На дом в академии задавали намного больше, чем в начальной и средней школе, а вдобавок Ричард Эббот стал руководителем так называемого Клуба драмы. Постепенно Ричард со своими грандиозными шекспировскими планами переманил меня в Клуб драмы, и пьесы из репертуара «Актеров Ферст-Систер» я смотрел уже только на премьерах. Театр в академии, где проходили представления Клуба драмы, был просторнее и современнее, чем маленький допотопный городской театр. (Тогда я как раз открыл для себя слово «допотопный». За время учебы в Фейворит-Ривер я сделался немножко снобом — по крайней мере, так в один прекрасный день сообщила мне мисс Фрост.)
И как моя неуместная влюбленность в Ричарда Эббота оказалась «вытеснена» (как я уже говорил) пылкой страстью к мисс Фрост, так и место двух одаренных любителей (дедушки Гарри и тети Мюриэл) в моем сердце заняли двое несравнимо более талантливых актеров. Ричард Эббот и мисс Фрост вскоре стали звездами театра Ферст-Систер. Дуэтом невротической Гедды и мерзкого асессора Бракка дело не ограничилось; осенью 1956-го мисс Фрост сыграла Нору в «Кукольном доме». Ричарду, как он и догадывался, досталась роль Торвальда Хельмера, скучного невнимательного мужа. Непривычно подавленная тетя Мюриэл почти месяц не разговаривала с родным отцом из-за того, что именно дедушка Гарри (а не Мюриэл) получил роль фру Линде. Ричарду Эбботу и мисс Фрост удалось уговорить Нильса Боркмана сыграть несчастного Крогстада, что угрюмый норвежец и исполнил, жутковатым образом соединив в своем персонаже добродетельность и обреченность.
Но куда важнее, чем надругательство нашего разношерстного любительского сборища над Ибсеном, было прибытие в академию новых преподавателей — семейной пары по фамилии Хедли. С ними приехала их единственная дочь, нескладная девочка-подросток по имени Элейн. Мистер Хедли был учителем истории.
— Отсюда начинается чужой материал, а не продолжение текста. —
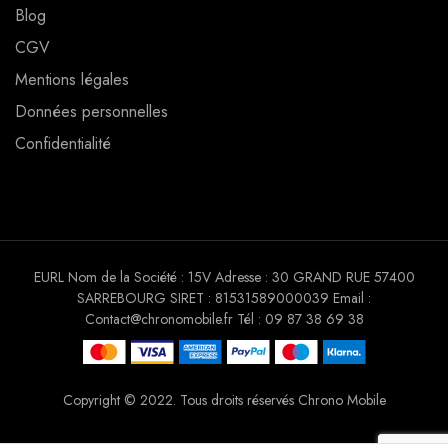
Blog
CGV
Mentions légales
Données personnelles
Confidentialité
EURL Nom de la Société : 15V Adresse : 30 GRAND RUE 57400
SARREBOURG SIRET : 81531589000039 Email :
Contact@chronomobile.fr Tél : 09 87 38 69 38
Copyright © 2022. Tous droits réservés Chrono Mobile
Миссис Хедли играла на фортепьяно и давала уроки вокала; она заведовала несколькими школьными ансамблями и дирижировала хором академии. Чета Хедли подружилась с мамой и Ричардом, так что и нам с Элейн приходилось встречаться довольно часто. Я был на год старше и считал себя намного взрослее Элейн, чья грудь явно запаздывала в развитии. (Я даже решил, что у Элейн вообще не предвидится никакой груди, поскольку уже заметил, что миссис Хедли в общем-то плоскогруда — даже когда поет.)
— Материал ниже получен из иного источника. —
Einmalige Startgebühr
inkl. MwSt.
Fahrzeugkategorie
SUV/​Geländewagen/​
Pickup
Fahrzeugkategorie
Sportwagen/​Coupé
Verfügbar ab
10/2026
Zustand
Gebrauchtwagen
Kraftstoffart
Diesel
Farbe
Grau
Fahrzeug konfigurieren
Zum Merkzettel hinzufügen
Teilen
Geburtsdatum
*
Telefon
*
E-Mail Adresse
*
У Элейн была сильная близорукость; в те времена от нее не было иного средства, кроме толстенных очков, в которых глаза казались такими большими, словно вот-вот выскочат из орбит. Но мать научила ее петь, и у Элейн обнаружился звучный чистый голос. Даже обычная ее речь была певучей и ясной.
— Элейн умеет
Все эти перемены обрушились на меня разом, и жизнь внезапно понеслась, набирая обороты: осенью пятьдесят седьмого я уже учился в академии Фейворит-Ривер; я все еще перечитывал «Большие надежды» и (как вы уже знаете) обмолвился мисс Фрост, что хочу стать писателем. Мне было пятнадцать, а Элейн Хедли была близорукой, плоскогрудой, громогласной четырнадцатилетней девчонкой.
Однажды сентябрьским вечером в дверь постучали; в это время еще шли занятия, и никто из учеников к нам зайти не мог, если только ему не стало плохо. Я открыл дверь, ожидая увидеть в коридоре смущенного ученика, но передо мной стоял Нильс Боркман, наш обезумевший режиссер; он выглядел так, будто только что увидел призрак — возможно, какого-нибудь прежнего знакомого, прыгнувшего во фьорд.
— Я видел ее! Я слышал ее голос! Из нее выйдет великолепная Хедвиг! — воскликнул Нильс Боркман.
Бедная Элейн Хедли! Так уж сложилось, что она была подслеповата и вдобавок плоскогруда, зато обладала пронзительным голосом. (У Хедвиг в «Дикой утке» тоже не все в порядке со зрением, и для сюжета это важно.) Элейн, это бесполое, но кристально чистое дитя, будет выбрана на роль многострадальной Хедвиг, и Боркман снова обрушит (ужасающую) «Дикую утку» на ошеломленных жителей Ферст-Систер. Еще не оправившись от своего неожиданного успеха в образе Крогстада, Нильс взял себе роль Грегерса.
«Моралист несчастный» — так охарактеризовал Грегерса Ричард Эббот.
Боркман был тверд в своем намерении воплотить в Грегерсе идеалиста и в результате непреднамеренно довел до совершенства шутовскую грань своего персонажа.